**WORK INSTRUCTIONS**
Each record should be written out exactly as given.

**INPUT MATERIAL**
'''

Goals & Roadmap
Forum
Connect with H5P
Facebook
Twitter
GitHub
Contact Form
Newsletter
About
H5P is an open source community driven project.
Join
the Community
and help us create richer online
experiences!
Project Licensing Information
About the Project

'''

**OUTPUT OF THE TASK**
Goals & Roadmap
Forum
Connect with H5P
Facebook
Twitter
GitHub
Contact Form
Newsletter
About
H5P is an open source community driven project.
Join
the Community
and help us create richer online
experiences!
Project Licensing Information
About the Project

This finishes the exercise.